Financial Services Compensation Scheme (FSCS)
Suddenly, investor protection was the priority and everyone became aware of the Financial Services Compensation Scheme (FSCS) and what protection it gave them. At the time deposit investments with any institution were protected up to £50,000 per saver and hence forwarded anyone with substantial sums on deposits limited their exposure to this amount, even if it meant that they didn’t get the best rates of interest on all of their savings.
These limits have since increased to £85,000 but there is a widely held misconception that they apply to all investments, whether they are in deposit accounts, mutual funds or life assurance and pension funds. Before you decide on which tax wrapper you are going to use make sure that you are fully aware of what protection you have.
Check Financial Security and Company Structure
Obviously the first thing is to try and avoid the need to call on any compensation scheme in the first place so carrying out your own due diligence, especially in relation to the financial security of the company holding your money is key.
If you are investing in a deposit based investment then you are protected up to £85,000 per person per authorised institution. Care needs to be taken with larger institutions where separate authorisation may not exist for their different subsidiaries, (Santander is a good example of this), in which case only one limit will apply for all your accounts with them. This has become more of an issue in recent years with the number of bank and building society mergers taking place.

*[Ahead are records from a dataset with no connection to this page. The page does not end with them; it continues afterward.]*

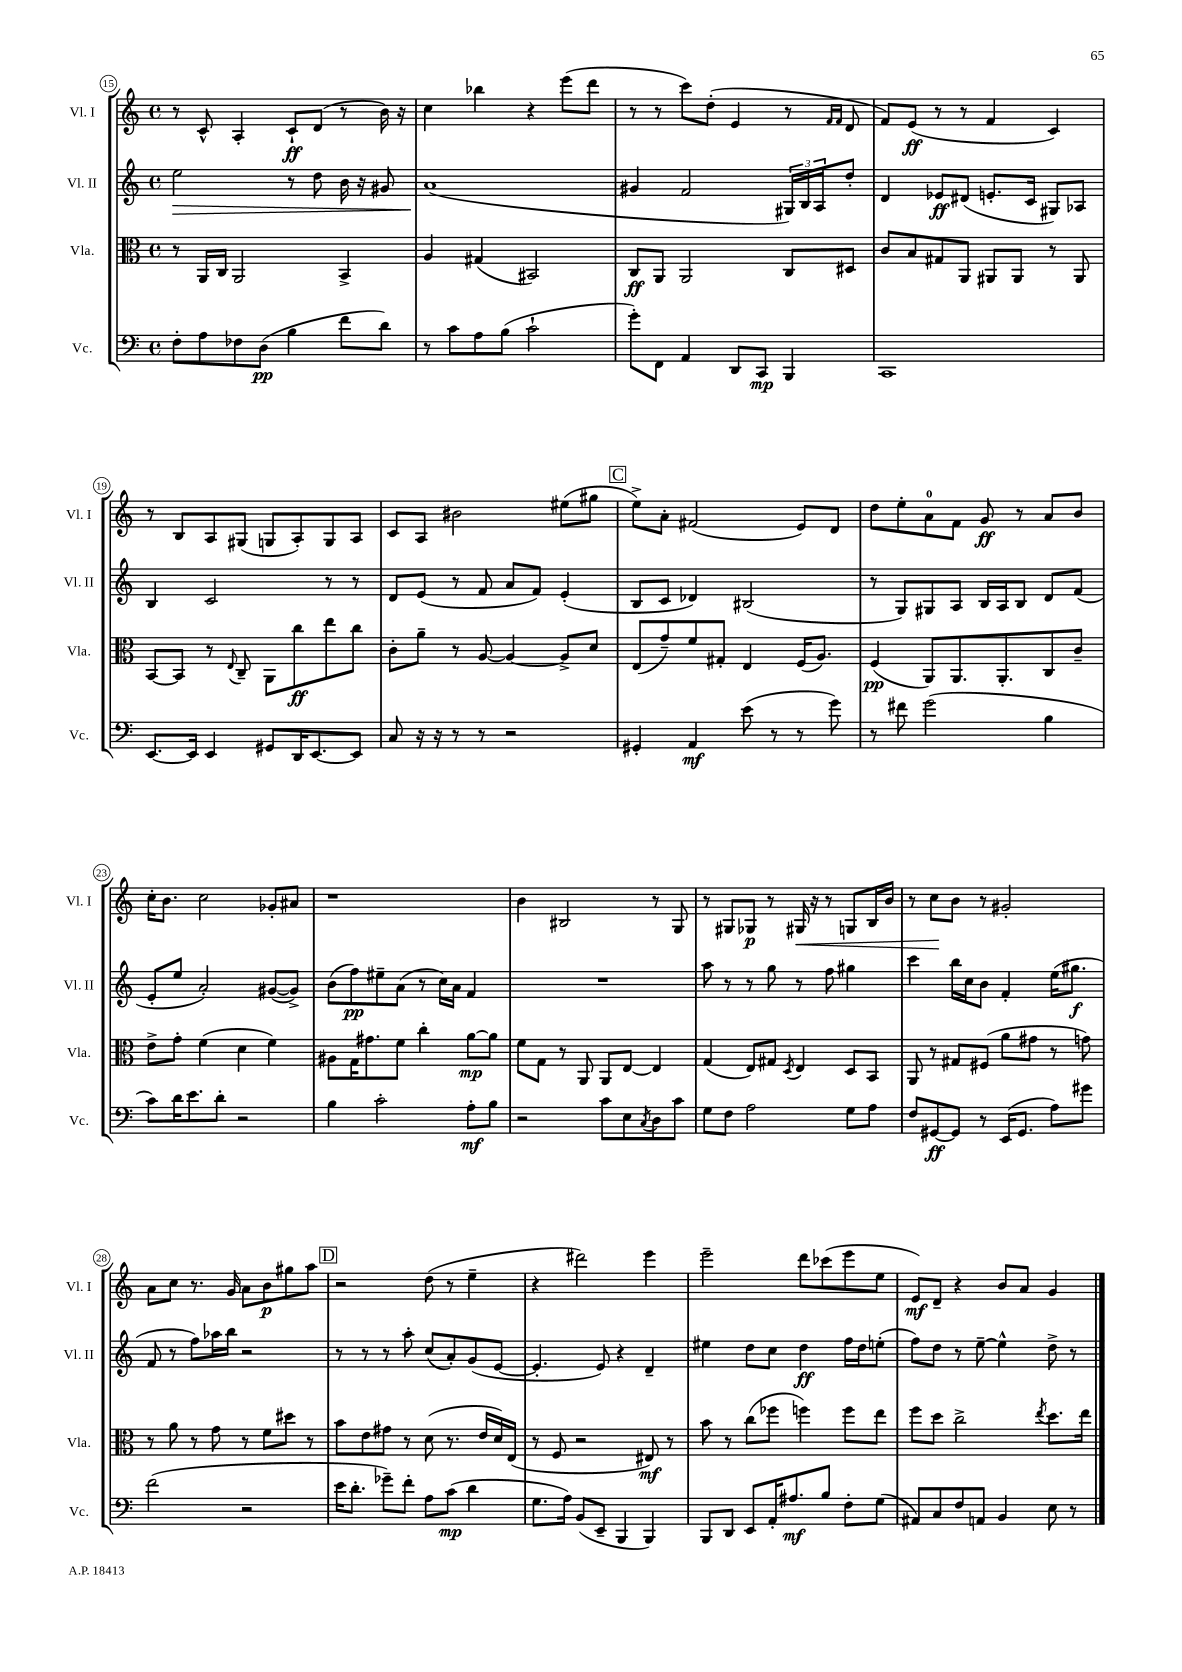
<<
\new StaffGroup <<
\new Staff = "s0" \with { instrumentName = "Vl. I" shortInstrumentName = "Vl. I" } {
    \clef treble \key c \major \defaultTimeSignature \time 4/4
    r8 c'8-^ a4-. c'8-!\ff d'8( r8 b'16) r16 |
    c''4 bes''4 r4 e'''8( d'''8 |
    r8 r8 c'''8) d''8-.( e'4 r8 \grace { f'16 f'16 } d'8 |
    f'8) e'8\ff( r8 r8 f'4 c'4) |
    r8 b8 a8 gis8( g8 a8-.) g8 a8 |
    c'8 a8 bis'2 eis''8( gis''8 |
    \mark \markup { \box "C" } e''8->) a'8-. fis'2( e'8) d'8 |
    d''8 e''8-. a'8-0 f'8 g'8\ff r8 a'8 b'8 |
    c''16-. b'8. c''2 ges'8-. ais'8 |
    r1 |
    b'4 bis2 r8 g8 |
    r8 gis8 ges8\p r8 gis16\< r16 r8 g8 b16 b'16 |
    r8 c''8\! b'8 r8 gis'2-. |
    a'8 c''8 r8. g'16 a'8 b'8\p gis''8 a''8 |
    \mark \markup { \box "D" } r2 d''8( r8 e''4-- |
    r4 dis'''2) e'''4 |
    e'''2-- d'''8 ces'''8( e'''8 e''8 |
    e'8\mf) d'8-- r4 b'8 a'8 g'4 \bar "|." |
}
\new Staff = "s1" \with { instrumentName = "Vl. II" shortInstrumentName = "Vl. II" } {
    \clef treble \key c \major \defaultTimeSignature \time 4/4
    e''2\> r8 d''8 b'16 r16 gis'8 |
    a'1\!( |
    gis'4 f'2 \tuplet 3/2 { gis16) b16 a16 } d''8-. |
    d'4 ees'8\ff dis'8( e'8.-. c'16 gis8) aes8 |
    b4 c'2 r8 r8 |
    d'8 e'8( r8 f'8 a'8 f'8) e'4-.( |
    \mark \markup { \box "C" } b8 c'8 des'4) bis2( |
    r8 g8) gis8 a8 b16 a16 b8 d'8 f'8( |
    e'8-. e''8 a'2-.) gis'8~( gis'8->) |
    b'8( f''8\pp) eis''8-- a'8( r8 c''16) a'16 f'4 |
    R1 |
    a''8 r8 r8 g''8 r8 f''8 gis''4 |
    c'''4 b''16 c''16 b'8 f'4-. e''16( gis''8.\f |
    f'8 r8 f''8) aes''16 b''16 r2 |
    \mark \markup { \box "D" } r8 r8 r8 a''8-. c''8( a'8-.) g'8( e'8~ |
    e'4.-. e'8) r4 d'4-- |
    eis''4 d''8 c''8 d''4\ff f''16 d''16 e''8-.( |
    f''8) d''8 r8 e''8~-- e''4-^ d''8-> r8 \bar "|." |
}
\new Staff = "s2" \with { instrumentName = "Vla." shortInstrumentName = "Vla." } {
    \clef alto \key c \major \defaultTimeSignature \time 4/4
    r8 a,16 c16 a,2 b,4-> |
    a4 gis4( bis,2) |
    c8\ff a,8 a,2 c8 dis8 |
    c'8 b8 gis8 a,8 ais,8 ais,8 r8 ais,8 |
    b,8~ b,8 r8 \appoggiatura { e8 } c8-- a,8 c''8\ff e''8 c''8 |
    c'8-. a'8-- r8 a8~ a4~ a8-> d'8 |
    \mark \markup { \box "C" } e8( g'8--) f'8 gis8-. e4 f16( a8.) |
    f4\pp( a,8) a,8. a,8.-. c8 c'8-- |
    e'8-> g'8-. f'4( d'4 f'4) |
    ais8 g16 gis'8. f'8 c''4-. a'8~\mp a'8 |
    f'8 g8 r8 a,8 a,8 e8~ e4 |
    g4( e8) gis8 \acciaccatura { d8 } e4 d8 b,8 |
    a,8 r8 gis8 fis8( a'8 gis'8 r8 g'8) |
    r8 a'8 r8 g'8 r8 f'8 dis''8 r8 |
    \mark \markup { \box "D" } b'8 e'8 gis'8 r8 d'8( r8. e'16 d'16) e16( |
    r8 f8 r2 eis8\mf) r8 |
    b'8 r8 c''8( fes''8 f''4) f''8 e''8 |
    f''8 d''8 c''2-> \acciaccatura { e''8 } d''8. e''16 \bar "|." |
}
\new Staff = "s3" \with { instrumentName = "Vc." shortInstrumentName = "Vc." } {
    \clef bass \key c \major \defaultTimeSignature \time 4/4
    f8-. a8 fes8 d8\pp( b4 f'8 d'8) |
    r8 c'8 a8 b8( c'2-! |
    g'8-.) f,8 a,4 d,8 c,8\mp b,,4 |
    c,1 |
    e,8.~ e,16 e,4 gis,8 d,16 e,8.~ e,8 |
    c8 r16 r16 r8 r8 r2 |
    \mark \markup { \box "C" } gis,4-. a,4\mf e'8( r8 r8 g'8) |
    r8 fis'8 g'2( b4 |
    c'8) d'16 e'8. d'8-. r2 |
    b4 c'2-. a8-.\mf b8 |
    r2 c'8 e8 \acciaccatura { c8 } d8 c'8 |
    g8 f8 a2 g8 a8 |
    f8 gis,8~\ff gis,8 r8 e,16( gis,8. a8) gis'8 |
    f'2( r2 |
    \mark \markup { \box "D" } e'16 d'8.-. ges'8--) f'8-. a8 c'8\mp( d'4 |
    g8. a16) b,8( e,8-- b,,4 b,,4) |
    b,,8 d,8 e,8 a,16-. ais8.\mf b8 f8-. g8( |
    ais,8) c8 f8 a,8 b,4 e8 r8 \bar "|." |
}
>>
>>
\layout { \context { \Score currentBarNumber = #15 \override BarNumber.stencil = #(make-stencil-circler 0.1 0.3 ly:text-interface::print) } }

Individual FSCS coverage will not apply if an investor is regarded as a large company. This could happen where you invest in deposit accounts via an insured product such as an offshore bond. In those circumstances the pooled deposit account is held in the name of the product provider and the £85,000 protection is shared (once) amongst all the investors in that account. In 2008 a lot of investors who held their Icelandic deposit accounts in offshore bonds were caught out this way.

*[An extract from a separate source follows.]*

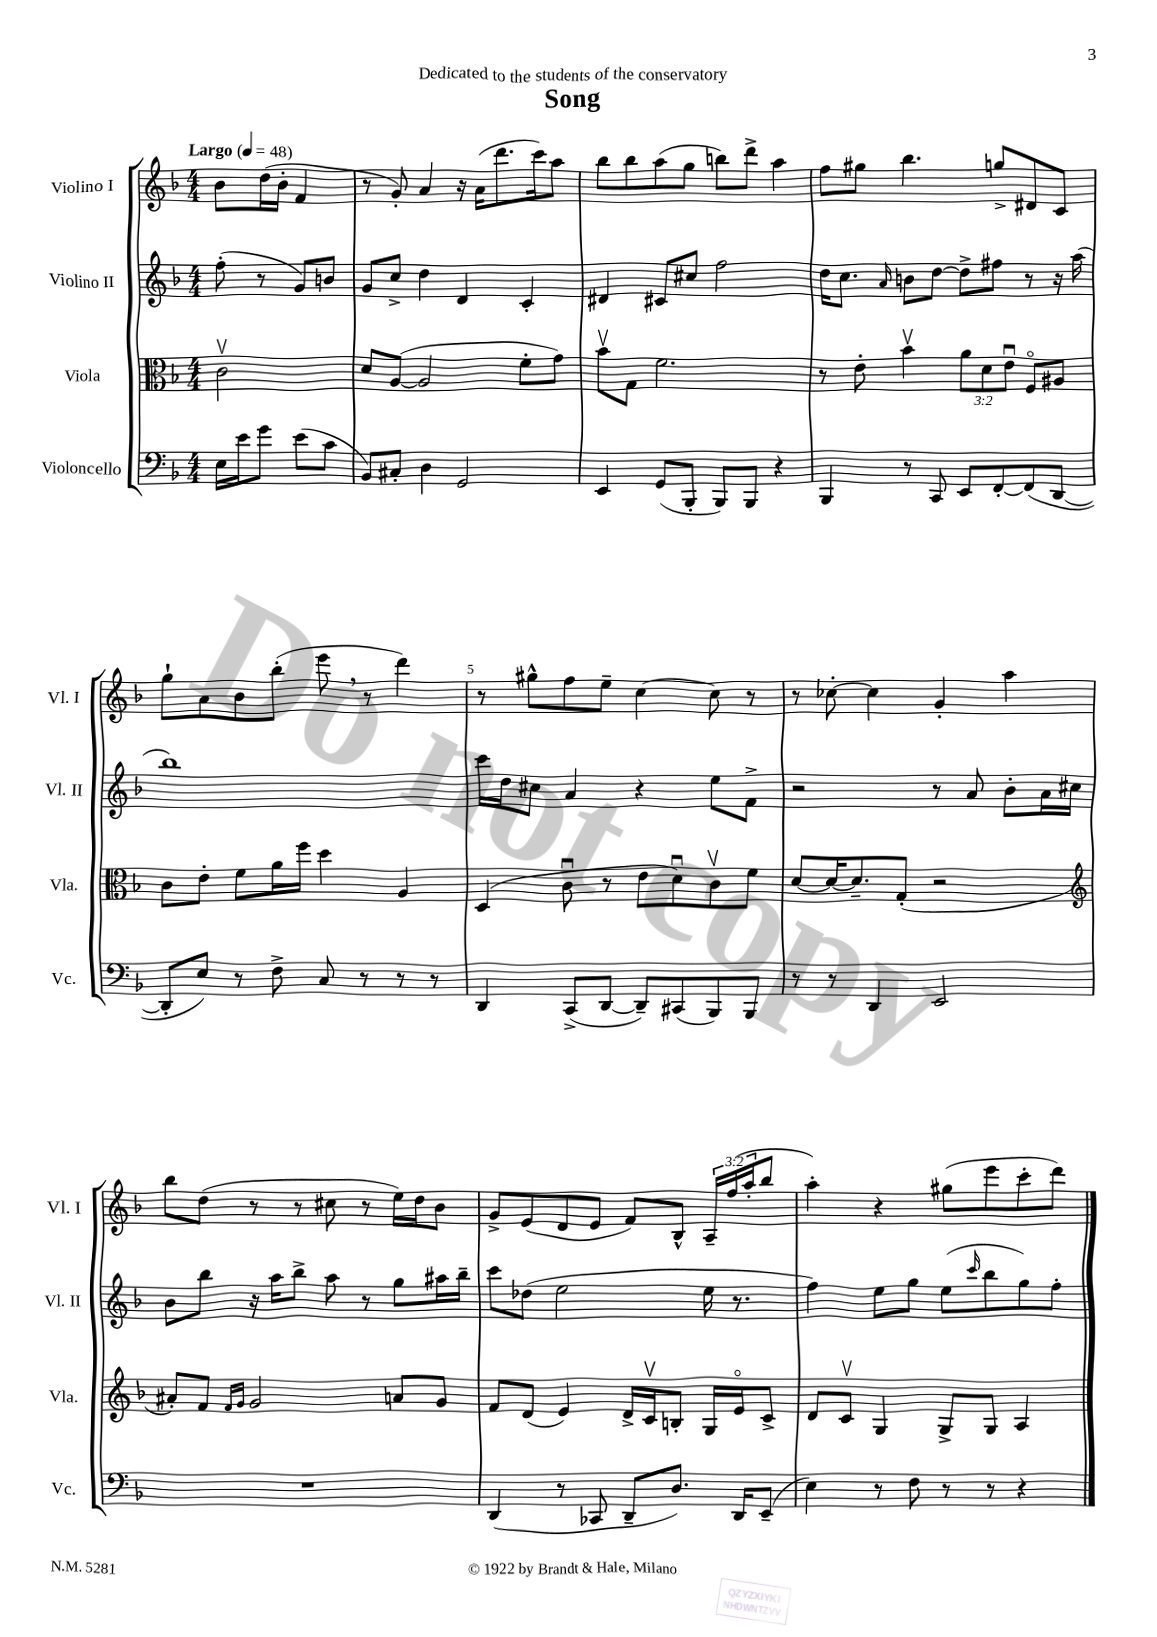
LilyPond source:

With mutual funds the good news is that your money is segregated from the fund managers’ own monies preventing any issues should they become insolvent. However if a fund manager act dishonestly or fraudulently then your FSCS cover would provide protection but this is restricted to £50,000 per institution.
Pensions and Investment Bonds
The most generous protection is reserved for contracts of insurance including life insurance investment bonds and Personal Pensions which are covered up to 90% of the value of your investment, with no upper limit. This will be particularly reassuring to anyone that has built up a large pension fund; however it does not apply to Self-Invested Personal Pensions (SIPPs).
Self-Invested Personal Pensions (SIPPs)
Just like mutual funds the assets are held in nominee accounts to ring fence them from the main company and any outstanding creditors of the SIPP provider. The protection you then receive on your underlying investments of the SIPP will based on whether they are deposits, mutual or insured funds. As before any multiple holdings you have with the same bank or fund manager (in or out of the SIPP) may be aggregated across your entire exposure to that company.
Keep these limits in mind when deciding how to structure your financial portfolio.